Why are fantasy series so often trilogies?

Why are TV shows so often 20 episodes to a season?

Do stories inherently fit into this structure? Obviously not. These common structures are rarely ever driven by story. They are driven by outside factors, the story twisted and contorted to fit into these semi-arbitrary boxes. Dickens wrote his stories knowing they would be serialized in chapbooks. Novel lengths have always been restrained by the physical size of the printed book; over one thousand pages and the book falls apart and if a book is too large it may be too expensive for readers. Thus, long fantasy epics are broken into trilogies.

Television has imposed the same artificial story structure on its creators. The season length is driven by advertising revenue streams and promotional schedules.  More importantly, television also has a unique structure that has demanded a story never actually ends. Most shows tell a story for a season, 20 or so episodes over 8 months, and then find some way to continue that story the following season. And then the season after that, and that, and then ratings or creative ideas or actor contracts make the creators introduce some conclusion to the story, if that is even possible.

This works great for some types of story telling. Procedurals like Law and Order work well since they are not telling a long form story. But those longer stories with a defined beginning and end have always had to twist their stories into the format of the medium.

But the times they are a changing. Technology has the ability to free creators from these artificial restraints. Book length means less in the e-book age and yearly TV schedules are less important with NetFlix, YouTube and on-demand viewing.

This is a huge boon for the horror genre, specifically classic horror stories. Horror tropes have been used in successful teen shows like The Vampire Diaries and Buffy the Vampire Slayer, and long running shows like Supernatural or shorter lived shows like Twin Peaks.

The short run of Twin Peaks is indicative of the historic problem of the TV schedule on a story.  David Lynch asked us to follow him in finding out “Who killed Laura Palmer?”  Terrific story telling followed. It was weird and creepy. It was filled with amazingly unique personalities. It was full of the supernatural and the mundane.

But the story was about “Who killed Laura Palmer?”  Once that story was told, one we knew the answer to that question, Twin Peaks was not sure where to go. They were a television show and every season assumes a following season. There was no appetite for investing in a series that would automatically go off the air in only 1 or 2 seasons, killing any chance at syndication, the holy grail of television.
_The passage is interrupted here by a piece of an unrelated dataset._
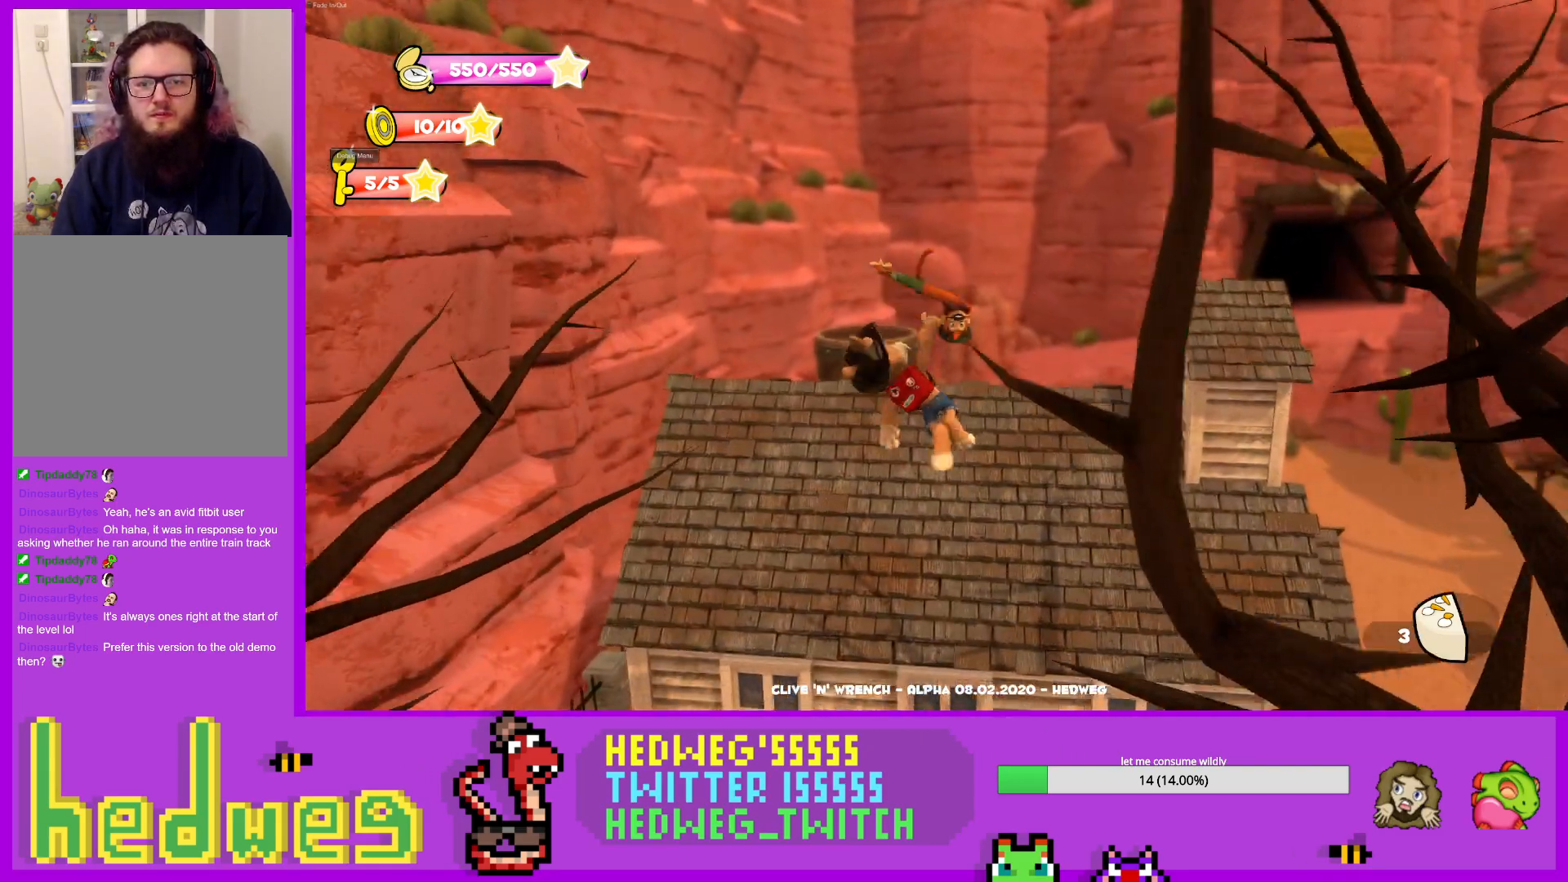
{"buttons": ["X", "L1"], "left_stick": "up", "right_stick": "center", "events": [[367, "X", "down"]]}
So Twin Peaks continued on. It puttered about and then eventually came a movie. It was at one time the most exciting show on television, but it had petered out. But this was caused not by David Lynch, but the structure of television itself. The show should have ended after the original story of Laura Palmer was told. That was the story. It was fascinating and didn’t need more.

This brings me to American Horror Story and why I am so excited about this admittedly over the top show. Each season is a single story. This singular, contained story structure allows them enormous freedom. Do you want to kill off the most popular character on the show? Sure, why not. She can come back the next season as an entirely different character. Want to chop off a characters legs? No prob.  Who are the bag guys and who are the good guys? American Horror Story keeps us guessing because each season we are following new characters played by the same stable of actors.

This structure is perfect for the horror genre. Everyone should be in danger in a classic horror story. Horror, or at least a certain type of horror, does not work if you know they will never kill off a popular character. It is impossible for Supernatural to kill off, at least permanently, either Sam or Dean. True Blood cannot kill off Sookie. They are the stars. The shows dies without them. But when telling a singular story, with a defined ending, and then allowing those actors to come back the following season for a new story (which pulls fans in), American Horror Story is free to do whatever they want.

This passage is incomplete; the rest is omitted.